The point is that journalists make conscious decisions about photos, phrases, sentence structure, etc. in order to sway their readers toward a certain belief, even if that belief has nothing to do with the article. Call it propaganda if you wish.

eWeek consciously chose a very ugly photo to represent Linux. Accidental? Possibly, but I doubt it. More likely a subliminal attempt to cast Linux in a bad light.
tadelste

Oct 14, 2005
7:07 AM EDT
NoDough: It's OK. We turned your post into the comment of the day. The editorial staff liked it.
tadelste

Oct 14, 2005
7:10 AM EDT
Txt: That was exactly my point. We can't fight every ambush, but we can make ourselves potent.
NoDough

Oct 14, 2005
7:13 AM EDT
tadelste: Thanks.

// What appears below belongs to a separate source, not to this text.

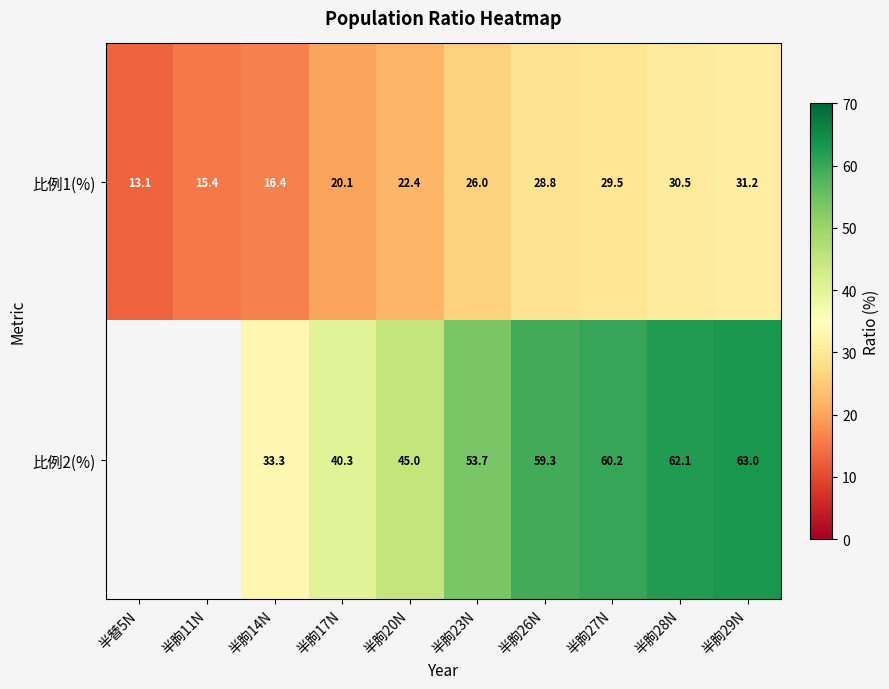

What is the average value of the 比例1(%) series?

23.3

BTW, I think your response was right on target.
tadelste

Oct 14, 2005
7:23 AM EDT
NoDough: Thank you. I appreciated the opening, it worked.
BrianS

Dec 10, 2005
10:47 AM EDT
NoDough,

Micro$oft probably "paid" them to use that picture I thought was a filthy SeaGull. (You know, the usual way, free crappy bloated crashware or discounts on crappy bloated crashware for representing linux poorly and making sure certain bad-for-the-image M$ articles never see the front page)

Also keep in mind that authors who understand such subtle "influence" may not have picked the photo. It was more likely picked by some suit who wouldn't know what you were talking about, nor why M$ cared enough to give him free crappy bloated crashware for using the picture they provided.